**Work instructions**.
For each record below, set it down exactly but leave out any picture.

**Source information**.
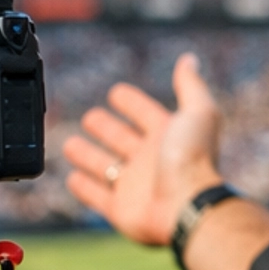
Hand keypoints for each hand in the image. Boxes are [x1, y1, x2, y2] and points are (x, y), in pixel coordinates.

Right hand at [62, 51, 222, 245]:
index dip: (132, 103)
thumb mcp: (198, 112)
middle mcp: (150, 160)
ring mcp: (134, 186)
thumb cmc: (193, 159)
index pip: (145, 113)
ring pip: (104, 166)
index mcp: (167, 136)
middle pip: (121, 139)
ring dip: (87, 156)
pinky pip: (97, 197)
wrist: (186, 206)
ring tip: (70, 145)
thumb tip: (189, 59)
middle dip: (105, 127)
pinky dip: (84, 188)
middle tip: (90, 118)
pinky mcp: (120, 209)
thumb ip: (191, 86)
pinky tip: (72, 178)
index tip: (117, 93)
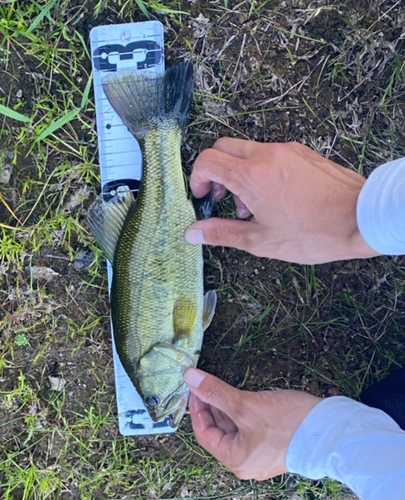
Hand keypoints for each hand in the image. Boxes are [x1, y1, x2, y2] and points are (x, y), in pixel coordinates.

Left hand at [184, 368, 320, 479]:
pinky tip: (240, 396)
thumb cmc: (288, 422)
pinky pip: (248, 428)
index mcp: (236, 460)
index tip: (194, 386)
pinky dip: (241, 412)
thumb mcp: (246, 404)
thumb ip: (215, 392)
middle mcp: (246, 462)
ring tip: (220, 386)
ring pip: (234, 428)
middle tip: (205, 383)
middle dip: (212, 406)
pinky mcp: (272, 445)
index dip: (197, 408)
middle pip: (219, 431)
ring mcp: (260, 455)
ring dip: (226, 407)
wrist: (331, 430)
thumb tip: (190, 378)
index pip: (204, 434)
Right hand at [185, 139, 378, 263]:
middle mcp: (266, 154)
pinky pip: (270, 153)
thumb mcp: (261, 241)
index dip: (197, 178)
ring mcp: (286, 150)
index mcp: (251, 175)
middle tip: (222, 197)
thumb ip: (222, 233)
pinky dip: (260, 169)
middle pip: (223, 147)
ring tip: (252, 205)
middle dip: (215, 171)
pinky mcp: (302, 152)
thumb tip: (193, 233)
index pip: (207, 160)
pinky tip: (274, 197)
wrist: (360, 218)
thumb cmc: (314, 232)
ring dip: (239, 172)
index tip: (202, 195)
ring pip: (247, 150)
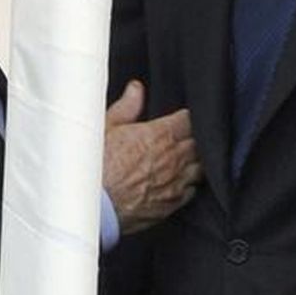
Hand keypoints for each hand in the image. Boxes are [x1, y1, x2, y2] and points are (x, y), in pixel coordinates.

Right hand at [103, 80, 201, 234]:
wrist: (94, 205)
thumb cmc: (96, 167)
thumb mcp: (106, 127)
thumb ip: (127, 106)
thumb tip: (136, 89)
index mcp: (160, 135)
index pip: (189, 119)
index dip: (185, 118)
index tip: (180, 119)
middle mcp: (174, 158)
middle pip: (199, 143)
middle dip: (193, 138)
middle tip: (182, 138)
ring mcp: (176, 182)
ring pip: (201, 168)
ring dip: (196, 162)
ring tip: (185, 160)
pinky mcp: (173, 203)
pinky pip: (193, 191)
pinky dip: (190, 185)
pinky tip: (180, 182)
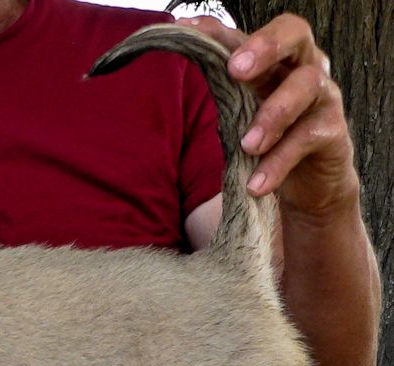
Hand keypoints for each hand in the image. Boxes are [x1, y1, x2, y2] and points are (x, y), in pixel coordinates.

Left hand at [178, 14, 357, 217]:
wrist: (309, 184)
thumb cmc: (271, 140)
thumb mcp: (242, 115)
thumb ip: (223, 91)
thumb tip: (184, 65)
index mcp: (275, 61)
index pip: (249, 34)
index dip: (220, 29)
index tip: (186, 30)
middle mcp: (303, 67)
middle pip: (295, 34)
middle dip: (265, 47)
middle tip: (236, 70)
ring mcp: (323, 96)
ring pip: (306, 85)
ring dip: (272, 115)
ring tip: (248, 147)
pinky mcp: (333, 131)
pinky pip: (308, 138)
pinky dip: (279, 162)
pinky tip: (257, 184)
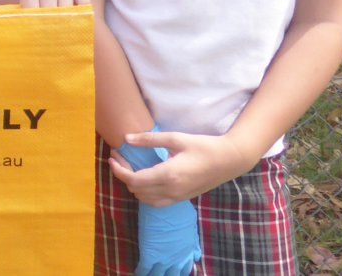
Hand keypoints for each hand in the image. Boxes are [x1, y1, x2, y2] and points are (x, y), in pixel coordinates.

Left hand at [112, 130, 257, 206]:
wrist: (229, 160)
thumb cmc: (203, 146)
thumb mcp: (176, 138)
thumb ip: (149, 139)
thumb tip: (126, 138)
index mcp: (168, 174)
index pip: (134, 179)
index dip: (118, 170)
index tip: (113, 156)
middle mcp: (171, 190)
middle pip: (136, 190)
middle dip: (123, 175)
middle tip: (120, 158)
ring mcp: (177, 197)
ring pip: (145, 199)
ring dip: (134, 185)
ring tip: (130, 168)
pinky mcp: (182, 199)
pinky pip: (156, 203)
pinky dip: (145, 194)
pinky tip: (145, 179)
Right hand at [134, 198, 201, 275]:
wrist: (168, 207)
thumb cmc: (181, 211)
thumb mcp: (192, 228)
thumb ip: (194, 244)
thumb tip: (196, 256)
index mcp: (187, 253)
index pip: (185, 271)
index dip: (179, 274)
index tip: (174, 273)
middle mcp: (176, 260)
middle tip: (160, 273)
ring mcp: (162, 258)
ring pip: (157, 275)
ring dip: (152, 275)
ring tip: (148, 274)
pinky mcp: (149, 254)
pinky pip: (143, 269)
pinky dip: (140, 272)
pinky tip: (137, 272)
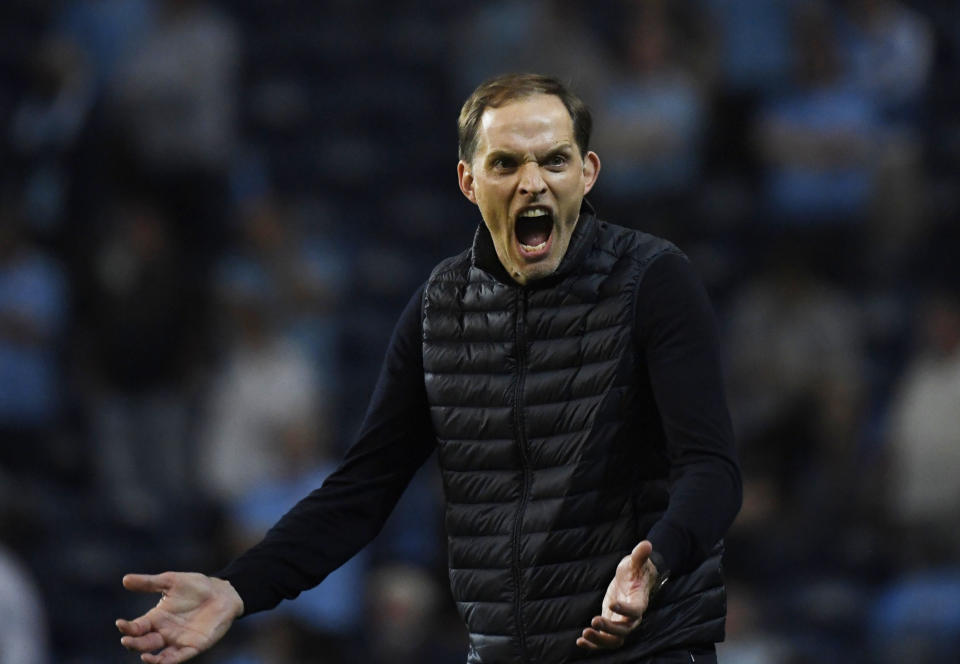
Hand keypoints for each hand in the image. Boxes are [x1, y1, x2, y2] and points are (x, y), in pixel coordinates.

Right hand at [116, 572, 243, 662]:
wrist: (223, 592)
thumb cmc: (196, 586)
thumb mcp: (171, 581)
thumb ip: (149, 582)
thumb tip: (125, 579)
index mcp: (156, 618)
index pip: (137, 627)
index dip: (127, 627)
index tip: (120, 623)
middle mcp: (164, 632)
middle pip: (144, 643)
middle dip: (134, 643)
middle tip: (127, 639)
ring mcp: (177, 641)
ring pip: (158, 655)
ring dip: (150, 658)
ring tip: (144, 656)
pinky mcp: (192, 647)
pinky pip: (178, 658)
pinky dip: (168, 662)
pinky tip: (161, 661)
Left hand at [576, 540, 658, 650]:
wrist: (633, 580)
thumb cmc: (635, 569)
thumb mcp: (635, 561)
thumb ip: (640, 555)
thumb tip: (647, 544)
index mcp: (639, 601)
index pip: (636, 611)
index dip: (625, 610)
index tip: (611, 603)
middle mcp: (632, 617)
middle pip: (624, 630)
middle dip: (609, 629)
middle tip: (593, 621)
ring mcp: (621, 622)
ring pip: (614, 640)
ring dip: (600, 640)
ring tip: (584, 635)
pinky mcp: (611, 624)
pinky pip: (604, 639)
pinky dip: (593, 644)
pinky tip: (580, 641)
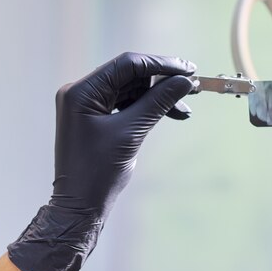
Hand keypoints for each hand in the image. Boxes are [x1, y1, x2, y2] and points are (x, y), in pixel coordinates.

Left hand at [8, 52, 195, 270]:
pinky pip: (126, 103)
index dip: (161, 65)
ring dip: (158, 96)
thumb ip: (158, 102)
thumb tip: (185, 82)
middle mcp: (82, 92)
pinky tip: (170, 113)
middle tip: (192, 86)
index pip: (127, 65)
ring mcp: (88, 104)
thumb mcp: (131, 132)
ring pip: (131, 89)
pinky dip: (148, 107)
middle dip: (162, 80)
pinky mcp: (96, 116)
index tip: (189, 70)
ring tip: (184, 107)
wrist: (79, 205)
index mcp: (82, 91)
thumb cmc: (98, 172)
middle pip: (129, 75)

**Written reply**.
Hand keypoints for each hand in the image. Boxes are [x1, y1, x2, y2] and points are (x, y), in pixel coordinates.

Right hand at [62, 51, 222, 245]:
index dip: (132, 103)
thumb mcp: (198, 112)
middle mcp: (150, 160)
ring mcp: (134, 186)
thumb cmc: (193, 159)
index pip: (145, 113)
ring pip: (104, 166)
index mcp: (167, 136)
middle pip: (121, 139)
ring dip: (87, 156)
pinky pip: (97, 197)
wrist: (186, 206)
ring tip: (70, 145)
thumb tip: (189, 59)
middle dip: (105, 127)
pinky dip: (84, 188)
middle tip: (90, 118)
pinky mcp: (120, 209)
thumb ip: (191, 86)
pinky tip: (72, 178)
index tip: (117, 93)
Hand keypoints for each hand in the image. Boxes are [x1, y1, x2, y2] and points are (x, y), in pixel coordinates.

Left hand at [184, 368, 320, 479]:
pinky tip: (240, 396)
thumb cmc: (288, 422)
pinky pip: (248, 428)
index mcp: (236, 460)
index tip: (194, 386)
pinky dip: (241, 412)
thumb mcp: (246, 404)
thumb ip: (215, 392)
middle mcp: (246, 462)
ring tip: (220, 386)
ring pip: (234, 428)
middle tip: (205, 383)
middle dip: (212, 406)
pinky mcp: (272, 445)
index dip: (197, 408)
middle pip: (219, 431)
ring mcp: (260, 455)
ring dip: (226, 407)
wrist: (331, 430)
thumb tip: (190, 378)
index pip: (204, 434)
Right hand at [185, 139, 378, 263]:
middle mcp: (266, 154)
pinky pip: (270, 153)
thumb mcp: (261, 241)
index dip: (197, 178)
ring mcp: (286, 150)
index mcp: (251, 175)
middle tip: (222, 197)
thumb ip: (222, 233)
pinky dip: (260, 169)
middle pip: (223, 147)
ring tip: (252, 205)
middle dip: (215, 171)
pinky mcp: (302, 152)
thumb tip: (193, 233)
index pip: (207, 160)
pinky tip: (274, 197)
wrist: (360, 218)
thumb cmc: (314, 232)
ring dip: (239, 172)
index tip: (202, 195)
ring pip: (247, 150)
Hand keypoints for each hand in the image. Boxes are [x1, y1, x2, y2] and points are (x, y), in pixel coordinates.

Right hand at [103, 80, 201, 234]:
wrist: (94, 205)
thumb cmc: (96, 167)
thumb mcp: (106, 127)
thumb ip: (127, 106)
thumb tip: (136, 89)
index mcp: (160, 135)
index pip: (189, 119)
index dip: (185, 118)
index tip: (180, 119)
middle mcp: (174, 158)
middle pip: (199, 143)
middle dip: (193, 138)
middle tip: (182, 138)
ring mcp: (176, 182)
ring pip: (201, 168)
ring dip: (196, 162)
ring tip: (185, 160)
pinky mcp: (173, 203)
pinky pip: (193, 191)
pinky dip: (190, 185)
pinky tip: (180, 182)
Hand keypoints for each hand in the image. Boxes are [x1, y1, x2, y2] and points are (x, y), in pixel coordinates.

Left hand at [178, 14, 357, 217]:
wrist: (309, 184)
thumb cmc: (271, 140)
thumb mcp: (242, 115)
thumb ip: (223, 91)
thumb tip: (184, 65)
index mcp: (275, 61)
index pip: (249, 34)
index dip: (220, 29)
index tip: (186, 30)
middle mcp: (303, 67)
middle pip: (295, 34)
middle dip: (265, 47)
middle tip: (236, 70)
ring mcp: (323, 96)
ring pip: (306, 85)
ring dip: (272, 115)
ring tip: (248, 147)
pinky mcp: (333, 131)
pinky pip: (308, 138)
pinky dip: (279, 162)
pinky tip: (257, 184)
Hand keypoints for each hand in the image. Boxes are [x1, y1, x2, y2] and points are (x, y), in pixel coordinates.

Left hand at [112, 130, 257, 206]:
wrist: (229, 160)
thumb cmc: (203, 146)
thumb mcp: (176, 138)
thumb ip: (149, 139)
thumb tip: (126, 138)
index mcp: (168, 174)
index pip: (134, 179)
index dip: (118, 170)
index tip: (113, 156)
middle mcp: (171, 190)
middle pip: (136, 190)
middle dip: (123, 175)
middle tip: (120, 158)
ring mcp: (177, 197)
ring pip: (145, 199)
ring dip: (134, 185)
ring tip: (130, 168)
pinky mcp: (182, 199)
pinky pip: (156, 203)
pinky dip: (145, 194)
pinky tip: (145, 179)
Right hand at [134, 198, 201, 275]:
wrist: (168, 207)
thumb cmc: (181, 211)
thumb mcp: (192, 228)
thumb ip: (194, 244)
thumb tip: (196, 256)
index mcp: (187, 253)
index pip: (185, 271)
index dip: (179, 274)
index tip: (174, 273)
middle mcp: (176, 260)
middle tip: (160, 273)
ring mcp: (162, 258)
ring pip: (157, 275)
ring dip: (152, 275)
ring tip: (148, 274)
pinky mcp: (149, 254)
pinky pip: (143, 269)
pinky dip: (140, 272)
pinky tip: (137, 272)
Hand keypoints for each hand in the image. Boxes are [x1, y1, x2, y2] and points are (x, y), in pixel coordinates.

Right hand at [116, 572, 243, 662]:
wrist: (223, 592)
thumb cmc: (196, 586)
thumb mcp: (171, 581)
thumb ip: (149, 582)
thumb tip: (125, 579)
index mcp: (156, 618)
index pip: (137, 627)
index dip: (127, 627)
index tip: (120, 623)
middle mcp: (164, 632)
middle pip: (144, 643)
middle dip: (134, 643)
middle tip: (127, 639)
ring mcp: (177, 641)
ring pip: (158, 655)
ring dip: (150, 658)
ring tip: (144, 656)
pinky mcp: (192, 647)
pinky pip: (178, 658)
pinky dip: (168, 662)
pinky tip: (161, 661)
Left hand at [576, 540, 658, 650]:
wrist: (633, 580)
thumb cmc: (635, 569)
thumb mcp: (635, 561)
thumb ip: (640, 555)
thumb tip: (647, 544)
index mcp: (639, 601)
index pip: (636, 611)
index dip: (625, 610)
index tip: (611, 603)
middle mcp: (632, 617)
middle pip: (624, 630)
middle dip: (609, 629)
middle tip: (593, 621)
ring mcp: (621, 622)
ring pip: (614, 640)
ring dip: (600, 640)
ring tip: (584, 635)
pinky mcp: (611, 624)
pinky pip: (604, 639)
pinky dip: (593, 644)
pinky tip: (580, 641)
Hand keypoints for each hand in the image. Boxes are [x1, y1, x2, y2] and points are (x, y), in pixel coordinates.

Left hand at [8, 52, 195, 270]:
pinky pip: (126, 103)
index dip: (161, 65)
ring dip: (158, 96)
thumb ip: (158, 102)
thumb tip: (185, 82)
middle mcp: (82, 92)
pinky tip: (170, 113)
middle tip: (192, 86)
index pip: (127, 65)
ring mcp: (88, 104)
thumb mcp: (131, 132)
ring pip: (131, 89)
pinky dip: (148, 107)
middle dip: (162, 80)
pinky mcp: (96, 116)
index tip: (189, 70)
ring tip: (184, 107)
wrist: (79, 205)
index mcp: (82, 91)
thumb cmc: (98, 172)
middle pip: (129, 75)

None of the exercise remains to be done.